Stored data:
+++

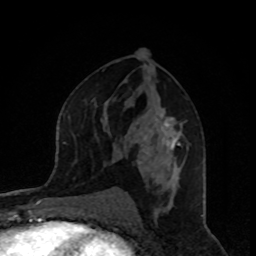
Breast MRI, one axial slice. Cropped to one breast. Dynamic contrast-enhanced series, time point 2 of 8 at this slice position (early post-contrast). 1.5 T. TE 4.2 ms, TR 7 ms. 2 mm slice thickness. 256 × 256 image matrix, field of view 160 × 160 mm. Female patient.
Annotated regions visible in this slice (semi-automatically segmented with operator editing):
- enhancing-tissue mask used for the functional tumour volume (all voxels passing the contrast-enhancement thresholds inside the analysis volume; usually the tumour): bounding box (x1, y1, x2, y2) in pixels: (129, 108, 185, 184)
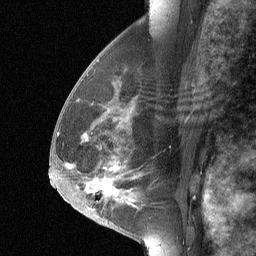
Breast MRI (dynamic contrast-enhanced), one sagittal slice. Dynamic contrast-enhanced study with each time point stored as its own series, time point 2 of 3 at this slice position (early post-contrast, ordered by acquisition time). 1.5 T. TE 4.8 ms, TR 27 ms. 2 mm slice thickness. 256 × 256 image matrix. Patient: female, 56 years. From the clinical record (not read from this slice): setting: breast cancer imaged before/during neoadjuvant chemotherapy; receptor status: HER2-positive.
Annotated regions visible in this slice (semi-automatic segmentation, software-assisted and operator-edited):
- analysis volume of interest (the breast-tissue region the enhancement analysis was run in; not a lesion): box from (x=68, y=83) to (x=142, y=214) px
- tumour enhancement mask (voxels above the 90 % enhancement threshold inside the analysis volume of interest): (x=86, y=165)–(x=119, y=195)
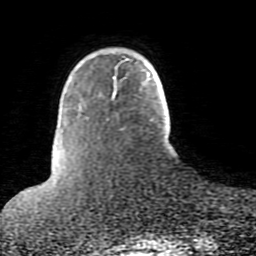
Breast MRI (dynamic contrast-enhanced), one axial slice; position 17 of 80 along the scan axis; cropped to one breast; dynamic contrast-enhanced series, time point 2 of 10 at this slice position (early post-contrast); 1.5 T; TE 2.6 ms, TR 5.9 ms; 2 mm slice thickness; 256 × 256 image matrix, field of view 160 × 160 mm. Female patient.
Annotated regions visible in this slice (semi-automatic segmentation, software-assisted and operator-edited):
- enhancing-tissue mask used for the functional tumour volume (all voxels passing the contrast-enhancement thresholds inside the analysis volume; usually the tumour): bounding box [x1, y1, x2, y2] px = [113, 59, 129, 97]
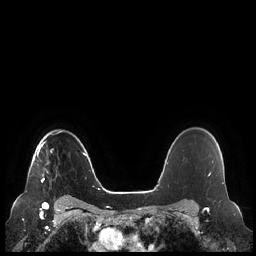
Breast MRI (dynamic contrast-enhanced), one axial slice. Position 175 of 248 along the scan axis. Dynamic contrast-enhanced series, time point 2 of 7 at this slice position (early post-contrast). 1.5 T. TE 1.9 ms, TR 4.1 ms. 0.8 mm slice thickness. 256 × 256 image matrix, field of view 340 × 340 mm. Female patient.
Annotated regions visible in this slice (semi-automatically segmented with operator editing):
- enhancing-tissue mask used for the functional tumour volume (all voxels passing the contrast-enhancement thresholds inside the analysis volume; usually the tumour): bounding box [x1, y1, x2, y2] px = [28, 132, 59, 183]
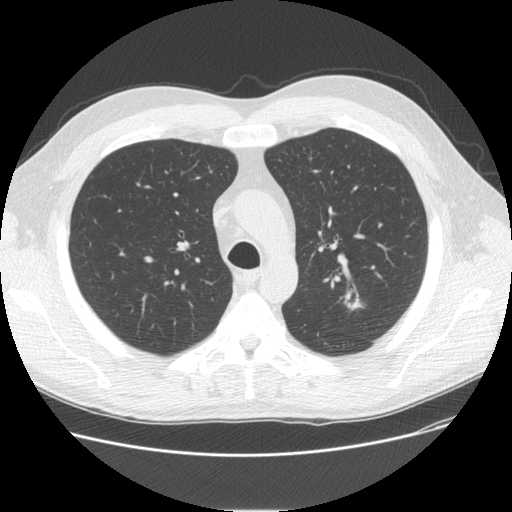
Chest CT (low-dose screening protocol), one axial image, third annual screen, lung window (W 1500 / L -600 HU), slice 38 of 150 in the series. Male participant, aged 57 years at enrolment. Current smoker at enrolment.
• Lesion marked by an expert reader, bounding box (x1, y1, x2, y2) in pixels: (323, 283, 374, 321).
• Reader record for this screening exam (exam-level; its link to the box is not recorded): non-calcified nodule or mass ≥4 mm, left upper lobe, 17 × 13 mm, spiculated (stellate) margins, mixed attenuation, pre-existing on the prior screen: yes; interval growth: yes.
• Official screen result: positive, other.
• Later outcome: lung cancer diagnosed 64 days after this screen — adenosquamous carcinoma, left upper lobe, poorly differentiated (G3), stage IA (AJCC 6th edition), 15 mm at pathology.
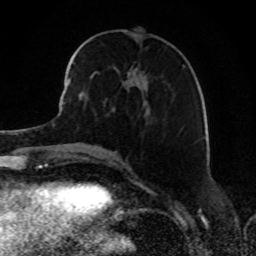
Breast MRI, one axial slice. Slice 34 of 80 in the series (ordered by position). Cropped to one breast. Dynamic contrast-enhanced series, time point 2 of 8 at this slice position (early post-contrast). 1.5 T. TE 4.2 ms, TR 7 ms. 2 mm slice thickness. 256 × 256 image matrix. Female patient.
Outlined on this slice (semi-automatically segmented with operator editing):
- enhancing-tissue mask used for the functional tumour volume (all voxels passing the contrast-enhancement thresholds inside the analysis volume; usually the tumour): bounding box [x1, y1, x2, y2] px = [68, 53, 153, 104]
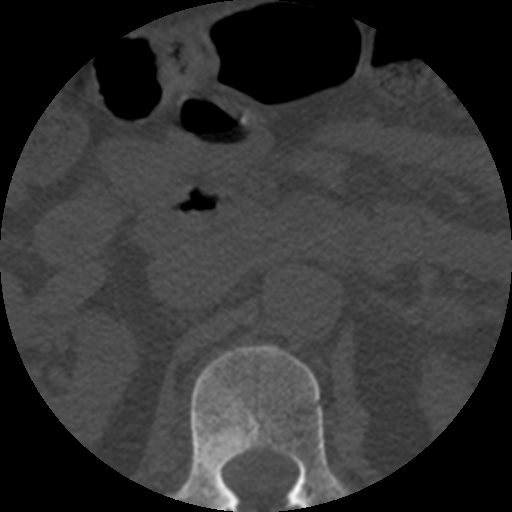
CT including the spine, one axial slice. Slice 186 of 508 in the series (ordered by position). Reconstruction kernel STANDARD. 120 kVp. Bone window (W 1800 / L 400 HU). 512 × 512 image matrix. Patient age 57 years. From the clinical record (not read from this slice): primary cancer: prostate.
Outlined on this slice (semi-automatic segmentation, software-assisted and operator-edited):
- L1 vertebra: bounding box (x1, y1, x2, y2) in pixels: (173, 345, 349, 512)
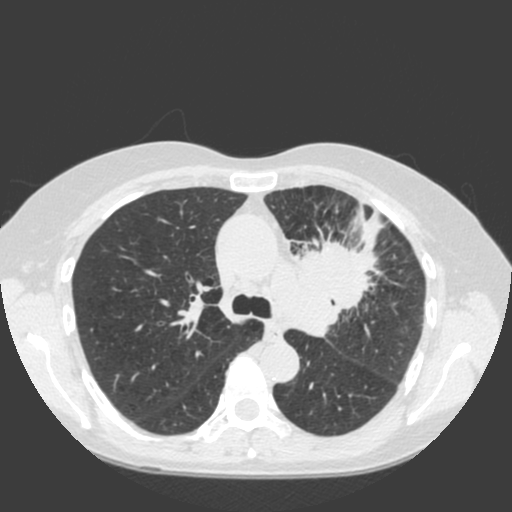
Low-dose screening chest CT, one axial slice. Position 127 of 184 along the scan axis. Lung window (W 1500 / L -600 HU). 2 mm slice thickness. 512 × 512 image matrix.
Outlined on this slice (outlined manually by an expert reader):
- lesion 1 (tumor, hilum of left lung): box from (x=287, y=201) to (x=382, y=337) px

+++

* [TASK INSTRUCTIONS]: Print out the entries above word for word from the first line to the line containing "- analysis volume", both included, omitting the pictures.

* [PROBLEM SOLUTION]:
Breast MRI, one axial slice. Cropped to one breast. Dynamic contrast-enhanced series, time point 2 of 8 at this slice position (early post-contrast). 1.5 T. TE 4.2 ms, TR 7 ms. 2 mm slice thickness. 256 × 256 image matrix, field of view 160 × 160 mm. Female patient.
Annotated regions visible in this slice (semi-automatically segmented with operator editing):
- enhancing-tissue mask used for the functional tumour volume (all voxels passing the contrast-enhancement thresholds inside the analysis volume; usually the tumour): bounding box (x1, y1, x2, y2) in pixels: (129, 108, 185, 184)
Breast MRI (dynamic contrast-enhanced), one sagittal slice. Dynamic contrast-enhanced study with each time point stored as its own series, time point 2 of 3 at this slice position (early post-contrast, ordered by acquisition time). 1.5 T. TE 4.8 ms, TR 27 ms. 2 mm slice thickness. 256 × 256 image matrix. Patient: female, 56 years. From the clinical record (not read from this slice): setting: breast cancer imaged before/during neoadjuvant chemotherapy; receptor status: HER2-positive.
Annotated regions visible in this slice (semi-automatic segmentation, software-assisted and operator-edited):
- analysis volume of interest (the breast-tissue region the enhancement analysis was run in; not a lesion): box from (x=68, y=83) to (x=142, y=214) px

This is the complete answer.